Question

A hyperbola, having the transverse axis of length `2sin theta`, is confocal with the ellipse `3x^2 + 4y^2=12`. Then its equation is
A. `x^(2)cosec^(2)theta-y^(2)sec^(2)theta=1`
B. `x^(2)sec^(2)theta-y^(2)cosec^(2)theta=1`
C. `x^(2)sin^(2)theta-y^(2)cos^(2)theta=1`
D. `x^(2)cos^(2)theta-y^(2)sin^(2)theta=1`

Answer 1

The equation of the ellipse is `(x^(2))/(2^(2))+(y^(2))/((sqrt(3))^(2))=1`.
Let `e` be its eccentricity.
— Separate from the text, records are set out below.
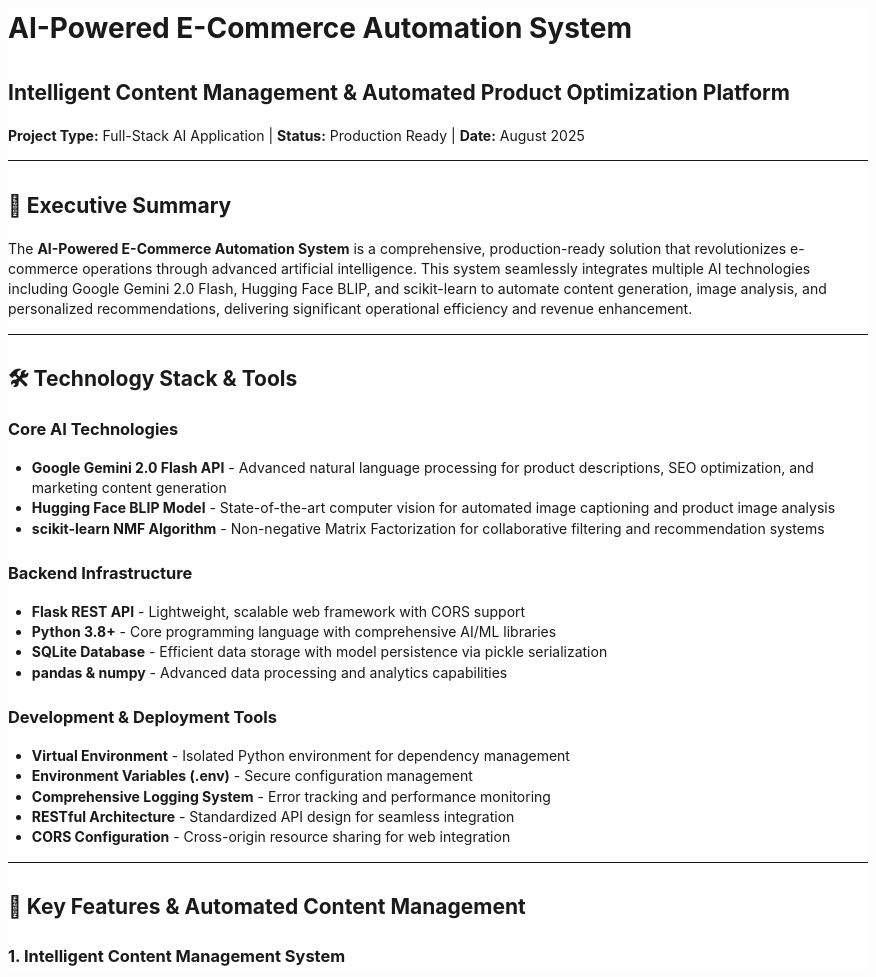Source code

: # AI-Powered E-Commerce Automation System
## Intelligent Content Management & Automated Product Optimization Platform

**Project Type:** Full-Stack AI Application | **Status:** Production Ready | **Date:** August 2025

---

## 🚀 Executive Summary

The **AI-Powered E-Commerce Automation System** is a comprehensive, production-ready solution that revolutionizes e-commerce operations through advanced artificial intelligence. This system seamlessly integrates multiple AI technologies including Google Gemini 2.0 Flash, Hugging Face BLIP, and scikit-learn to automate content generation, image analysis, and personalized recommendations, delivering significant operational efficiency and revenue enhancement.

---

## 🛠️ Technology Stack & Tools

### **Core AI Technologies**
- **Google Gemini 2.0 Flash API** - Advanced natural language processing for product descriptions, SEO optimization, and marketing content generation
- **Hugging Face BLIP Model** - State-of-the-art computer vision for automated image captioning and product image analysis
- **scikit-learn NMF Algorithm** - Non-negative Matrix Factorization for collaborative filtering and recommendation systems

### **Backend Infrastructure**
- **Flask REST API** - Lightweight, scalable web framework with CORS support
- **Python 3.8+** - Core programming language with comprehensive AI/ML libraries
- **SQLite Database** - Efficient data storage with model persistence via pickle serialization
- **pandas & numpy** - Advanced data processing and analytics capabilities

### **Development & Deployment Tools**
- **Virtual Environment** - Isolated Python environment for dependency management
- **Environment Variables (.env)** - Secure configuration management
- **Comprehensive Logging System** - Error tracking and performance monitoring
- **RESTful Architecture** - Standardized API design for seamless integration
- **CORS Configuration** - Cross-origin resource sharing for web integration

---

## 🎯 Key Features & Automated Content Management

### **1. Intelligent Content Management System**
Then,
`e=sqrt(1-(3)/(4))=(1)/(2)`
So, coordinates of its foci are `(1,0)` and `(-1,0)`.
Let the equation of the hyperbola be `(x^(2))/(a^(2))-(y^(2))/(b^(2))=1`.
It is given that `a=sin theta` and the hyperbola is confocal to the ellipse.
`:.e sin theta=1impliese=cosec theta`
`:.b^(2)=a^(2)(e^(2)-1)impliesb=costheta`
Hence, the equation of the hyperbola is
`x^(2)cosec^(2)theta-y^(2)sec^(2)theta=1`.